Work instruction
In the entries below, spot each line with the word "lists" and copy it.
───── Available data ─────
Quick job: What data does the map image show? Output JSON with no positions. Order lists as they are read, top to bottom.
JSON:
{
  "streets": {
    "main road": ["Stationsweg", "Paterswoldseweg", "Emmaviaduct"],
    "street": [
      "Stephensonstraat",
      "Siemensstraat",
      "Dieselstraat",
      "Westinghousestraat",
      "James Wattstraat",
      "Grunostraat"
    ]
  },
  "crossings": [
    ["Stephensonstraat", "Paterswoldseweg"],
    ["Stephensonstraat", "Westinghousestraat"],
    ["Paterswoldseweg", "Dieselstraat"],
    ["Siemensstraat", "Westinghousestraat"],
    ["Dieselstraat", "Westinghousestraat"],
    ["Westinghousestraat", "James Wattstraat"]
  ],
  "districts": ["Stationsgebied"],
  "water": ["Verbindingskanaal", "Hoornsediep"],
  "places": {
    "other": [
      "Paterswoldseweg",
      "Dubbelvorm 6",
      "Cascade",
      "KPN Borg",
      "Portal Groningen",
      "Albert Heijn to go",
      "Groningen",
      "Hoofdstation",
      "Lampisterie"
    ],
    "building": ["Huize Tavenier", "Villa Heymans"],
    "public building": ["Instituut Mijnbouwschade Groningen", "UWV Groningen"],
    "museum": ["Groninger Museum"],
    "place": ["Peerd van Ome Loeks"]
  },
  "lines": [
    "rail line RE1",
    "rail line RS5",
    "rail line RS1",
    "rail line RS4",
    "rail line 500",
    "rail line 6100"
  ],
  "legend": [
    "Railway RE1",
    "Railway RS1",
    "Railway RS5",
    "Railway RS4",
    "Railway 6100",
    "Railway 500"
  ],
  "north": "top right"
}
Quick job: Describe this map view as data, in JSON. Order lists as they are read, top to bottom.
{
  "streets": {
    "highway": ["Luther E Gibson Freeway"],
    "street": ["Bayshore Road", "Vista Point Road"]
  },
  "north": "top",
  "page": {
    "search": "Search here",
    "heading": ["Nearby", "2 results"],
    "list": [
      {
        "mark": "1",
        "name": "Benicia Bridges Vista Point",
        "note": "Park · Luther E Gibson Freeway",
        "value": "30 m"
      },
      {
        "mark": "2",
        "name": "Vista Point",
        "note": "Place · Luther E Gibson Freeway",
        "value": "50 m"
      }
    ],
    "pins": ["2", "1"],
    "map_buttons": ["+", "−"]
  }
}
─────
Written response
Quick job: What data does the map image show? Output JSON with no positions. Order lists as they are read, top to bottom.
Quick job: Describe this map view as data, in JSON. Order lists as they are read, top to bottom.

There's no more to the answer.